However, my sympathy took a dent when I read that the Nottingham child abuse investigation "broke down amid re- criminations between the police and social workers". I was the police officer in charge of that case and would like to make it clear that the investigation was a success. All 10 defendants were convicted and sentenced to a total of 53 years imprisonment for a catalogue of sexually motivated crimes against children.

This was largely due to the fact that the police, with the agreement of counsel, separated the allegations of "satanic/ritual" abuse and concentrated on the real abuse of the children.

We recognised at an early stage the improbability and frequent impossibility of the most outrageous claims which I agree could, in some measure, have been attributed to the problems of disclosure you identify.

Our problems with other persons and agencies, including the media, came mostly at the conclusion of our inquiries when it became known that we had rebutted the notions of "satanic/ ritualistic" abuse as a wide- spread phenomenon in Nottingham. It was this conclusion that led to the inquiries and reports which created schisms between caring agencies and individuals but which ultimately vindicated the stance I had taken in 1988.

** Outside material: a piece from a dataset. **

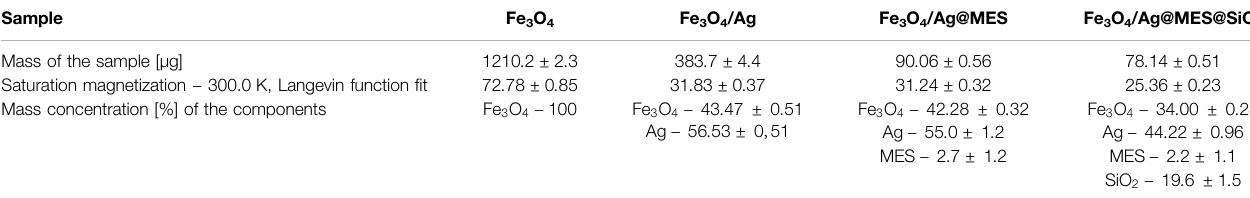
TABLE 2| Magneticpropertiesand estimated masscompositionoftheFe 3 O 4 /Ag@MES@SiO 2 andintermediateproducts based onSQUID.magnetometry measurements.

As the first serious investigator of this phenomenon in Britain and an often lone voice questioning the wisdom of pursuing the more bizarre notions of "experts" in the field, it has been with a sense of horror and impotence that I have observed Rochdale, the Orkneys and other cases which blossomed from the "knowledge" gained as a result of the Nottingham experience.

Those who should know better seem to have totally disregarded the lessons that should have been learnt from Nottingham. In the meantime, children and the less intellectually blessed "survivors" have been questioned at frequently damaging length by disclosure experts. I suspect there are numbers of children throughout the country who now firmly believe that they have been abused by the Devil and his followers.